Task to carry out:
Copy every line of the entries below word for word, leaving out the pictures.

## begin

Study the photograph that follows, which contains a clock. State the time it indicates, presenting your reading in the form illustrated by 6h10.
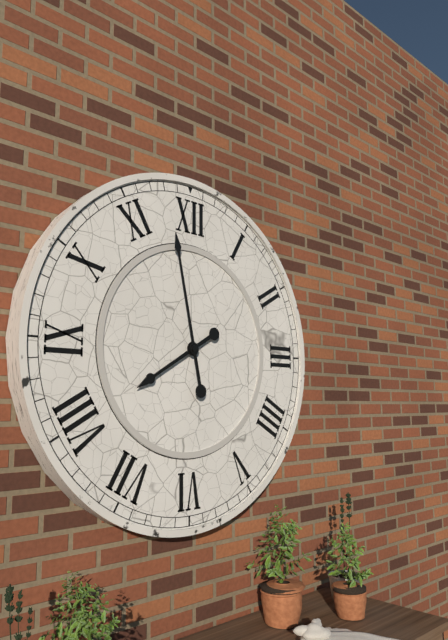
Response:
7h58
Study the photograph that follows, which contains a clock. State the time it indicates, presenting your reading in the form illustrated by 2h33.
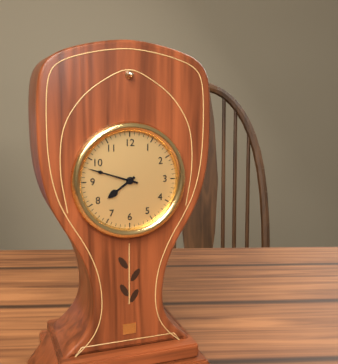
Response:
7h48
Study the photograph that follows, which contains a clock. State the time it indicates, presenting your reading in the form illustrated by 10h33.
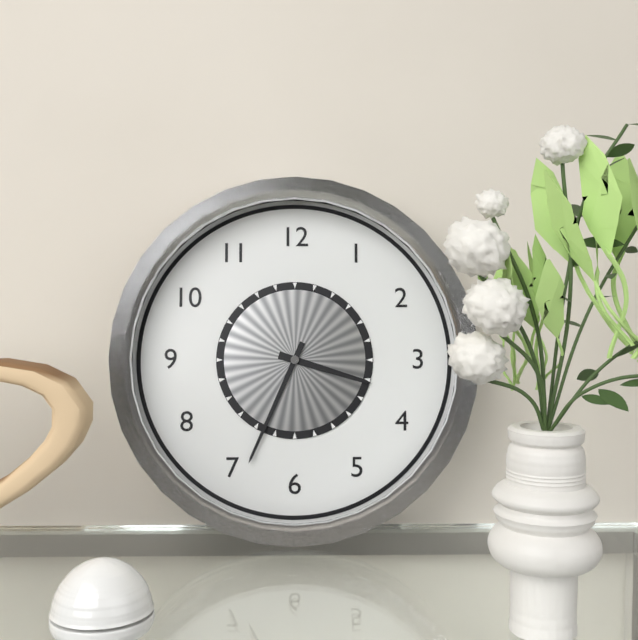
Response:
3h34
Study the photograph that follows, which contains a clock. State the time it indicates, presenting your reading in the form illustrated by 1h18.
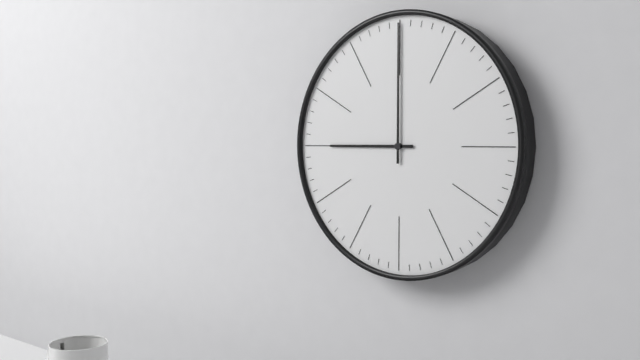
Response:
9h00
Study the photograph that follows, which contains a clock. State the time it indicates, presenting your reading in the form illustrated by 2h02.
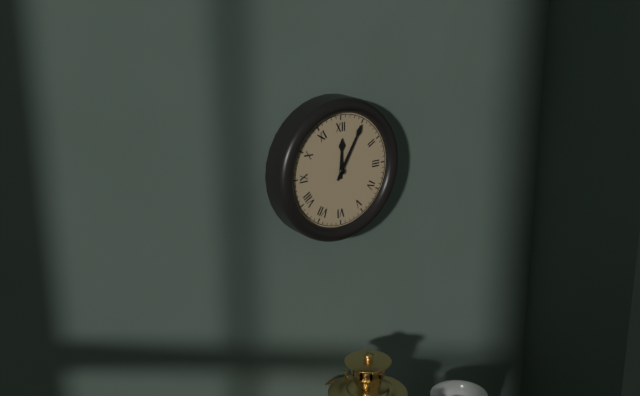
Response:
12h05
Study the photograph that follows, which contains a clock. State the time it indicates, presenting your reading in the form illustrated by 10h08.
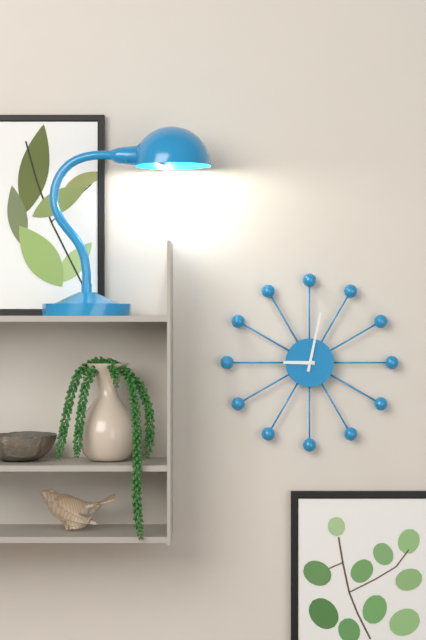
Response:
9h02
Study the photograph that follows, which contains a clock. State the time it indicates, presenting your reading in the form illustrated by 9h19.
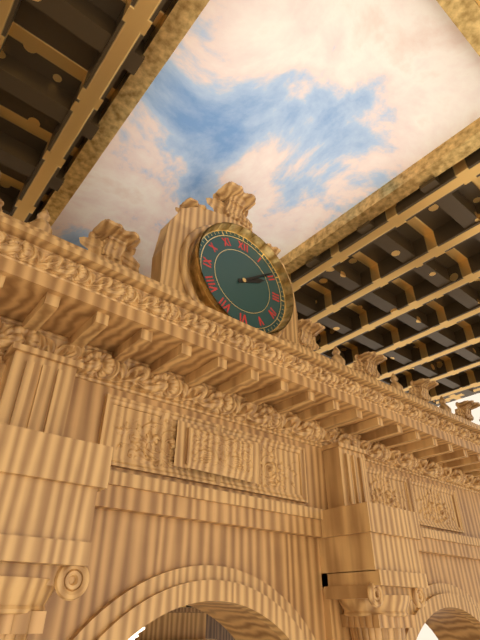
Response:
2h09
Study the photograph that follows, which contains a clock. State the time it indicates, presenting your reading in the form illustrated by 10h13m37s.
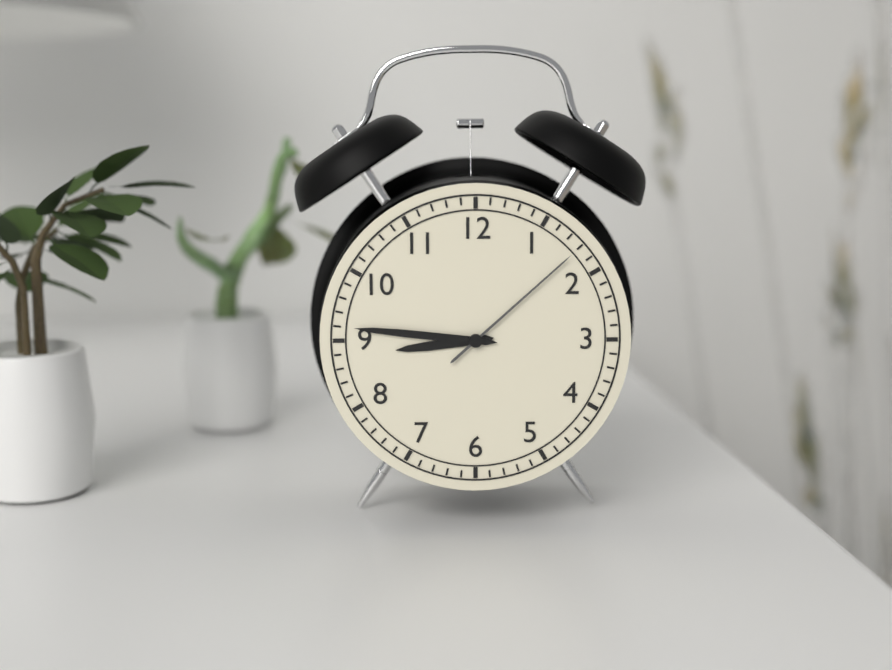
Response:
8h46m08s
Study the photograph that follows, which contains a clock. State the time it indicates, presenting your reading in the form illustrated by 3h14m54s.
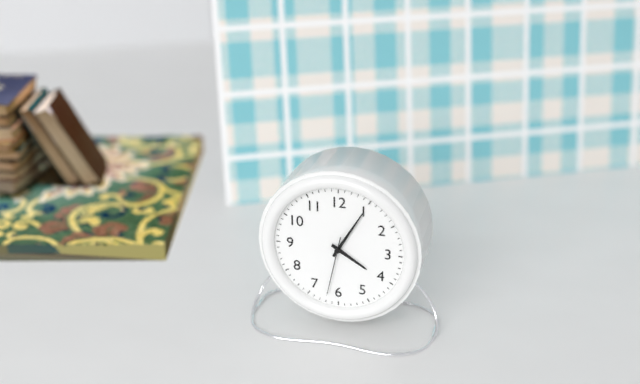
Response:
4h05m32s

## end

Exercise output:
Study the photograph that follows, which contains a clock. State the time it indicates, presenting your reading in the form illustrated by 6h10.
Response:
7h58
Study the photograph that follows, which contains a clock. State the time it indicates, presenting your reading in the form illustrated by 2h33.
Response:
7h48
Study the photograph that follows, which contains a clock. State the time it indicates, presenting your reading in the form illustrated by 10h33.
Response:
3h34
Study the photograph that follows, which contains a clock. State the time it indicates, presenting your reading in the form illustrated by 1h18.
Response:
9h00
Study the photograph that follows, which contains a clock. State the time it indicates, presenting your reading in the form illustrated by 2h02.
Response:
12h05
Study the photograph that follows, which contains a clock. State the time it indicates, presenting your reading in the form illustrated by 10h08.
Response:
9h02
Study the photograph that follows, which contains a clock. State the time it indicates, presenting your reading in the form illustrated by 9h19.
Response:
2h09
Study the photograph that follows, which contains a clock. State the time it indicates, presenting your reading in the form illustrated by 10h13m37s.
Response:
8h46m08s
Study the photograph that follows, which contains a clock. State the time it indicates, presenting your reading in the form illustrated by 3h14m54s.
Response:
4h05m32s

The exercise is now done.